“SCRR (Securities Contracts Regulation Rules) needs to be amended before insurers and pension funds are allowed to become trading members. The amendment has to be done by the government,” said the official, who did not want to be named.
SCRR defines who can become trading members of an exchange, and does not currently provide for insurance companies other than Life Insurance Corporation of India (LIC) and General Insurance Corporation of India as members.
The Insurance Regulatory and Development Authority (Irda) and the Pension Fund Regulatory and Development Authority (PFRDA) have given their concurrence, the Sebi official said. As soon as SCRR is amended, insurers and pension funds could participate as trading members on the debt segment of stock exchanges.
The National Stock Exchange on Monday launched its debt segment. The other two stock exchanges, BSE and MCX Stock Exchange, are also said to be preparing for such a launch. NSE has been in talks with insurance players to participate in the debt segment. It had held discussions with LIC, HDFC Life and Future Generali, according to a source.
It is also said to have been in talks with various banking entities, including Axis Bank, YES Bank, State Bank of India, Deutsche Bank, HDFC Bank and Standard Chartered Bank.
“We have been actively engaging with many key institutions and are confident that they will be able to bring in liquidity to the platform, which will benefit the entire eco system of issuers, institutions and retail investors,” said Chitra Ramkrishna, managing director and chief executive officer, NSE.
IDBI Bank was the first to trade on the debt segment. The financial institution sold 9.15 per cent Tata Power bonds worth ~5 crore.
The exchange was also looking at the possibility of introducing market-making on the debt segment. Market-making is a means of providing liquidity to those who wish to trade certain securities generally by designating a large financial institution to provide both buy and sell quotes.

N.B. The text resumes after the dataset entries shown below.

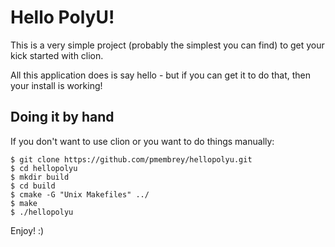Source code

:# Hello PolyU!

This is a very simple project (probably the simplest you can find) to get your kick started with clion.

All this application does is say hello - but if you can get it to do that, then your install is working!

## Doing it by hand

If you don't want to use clion or you want to do things manually:

    $ git clone https://github.com/pmembrey/hellopolyu.git
    $ cd hellopolyu
    $ mkdir build
    $ cd build
    $ cmake -G "Unix Makefiles" ../
    $ make
    $ ./hellopolyu

Enjoy! :)
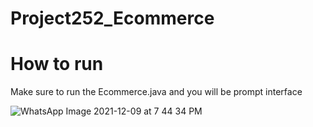 # Project252_Ecommerce

# How to run

Make sure to run the Ecommerce.java and you will be prompt interface



![WhatsApp Image 2021-12-09 at 7 44 34 PM](https://user-images.githubusercontent.com/95870115/145439150-7addc1f1-1259-41cc-9404-73db825da0ba.jpeg)
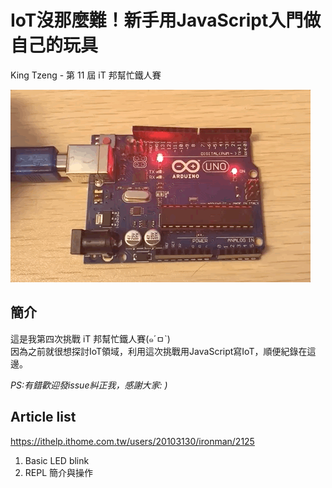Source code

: # IoT沒那麼難！新手用JavaScript入門做自己的玩具
King Tzeng - 第 11 屆 iT 邦幫忙鐵人賽

![basic demo](https://github.com/tinatyc/2019ironman-JS-IoT/blob/master/gif/basic-Demo.gif?raw=true)

## 簡介
這是我第四次挑戰 iT 邦幫忙鐵人賽(๑´ㅁ`)   
因為之前就很想探討IoT領域，利用這次挑戰用JavaScript寫IoT，順便紀錄在這邊。  
    
_PS:有錯歡迎發issue糾正我，感謝大家: )_

## Article list
https://ithelp.ithome.com.tw/users/20103130/ironman/2125

1. Basic LED blink 
2. REPL 簡介與操作

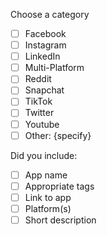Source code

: Choose a category

- [ ] Facebook
- [ ] Instagram 
- [ ] LinkedIn 
- [ ] Multi-Platform
- [ ] Reddit 
- [ ] Snapchat  
- [ ] TikTok 
- [ ] Twitter 
- [ ] Youtube
- [ ] Other: {specify}

Did you include:

- [ ] App name
- [ ] Appropriate tags
- [ ] Link to app
- [ ] Platform(s)
- [ ] Short description
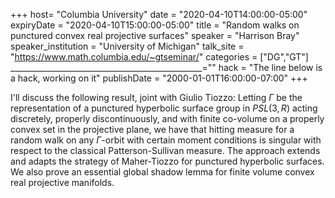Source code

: +++
  host= "Columbia University"
  date = "2020-04-10T14:00:00-05:00"
  expiryDate = "2020-04-10T15:00:00-05:00"
  title = "Random walks on punctured convex real projective surfaces"
  speaker = "Harrison Bray"
  speaker_institution = "University of Michigan"
  talk_site = "https://www.math.columbia.edu/~gtseminar/"
  categories = ["DG","GT"]
  ________________________________________________=""
  hack = "The line below is a hack, working on it"
  publishDate = "2000-01-01T16:00:00-07:00"
+++

I'll discuss the following result, joint with Giulio Tiozzo: Letting $\Gamma$ be the representation of a punctured hyperbolic surface group in $PSL(3,R)$ acting discretely, properly discontinuously, and with finite co-volume on a properly convex set in the projective plane, we have that hitting measure for a random walk on any $\Gamma$-orbit with certain moment conditions is singular with respect to the classical Patterson-Sullivan measure. The approach extends and adapts the strategy of Maher-Tiozzo for punctured hyperbolic surfaces. We also prove an essential global shadow lemma for finite volume convex real projective manifolds.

Sebi is also looking at implementing the so-called delivery versus payment (DVP) 3 settlement type, where trades are settled on a net basis and intra-day trading is allowed, for institutional investors. Currently, institutional investors’ trades are settled on a DVP 1 (gross) basis, which allows only trade for trade.
The market regulator, in consultation with the exchanges, has to decide on the margin requirement for DVP 3 settlement.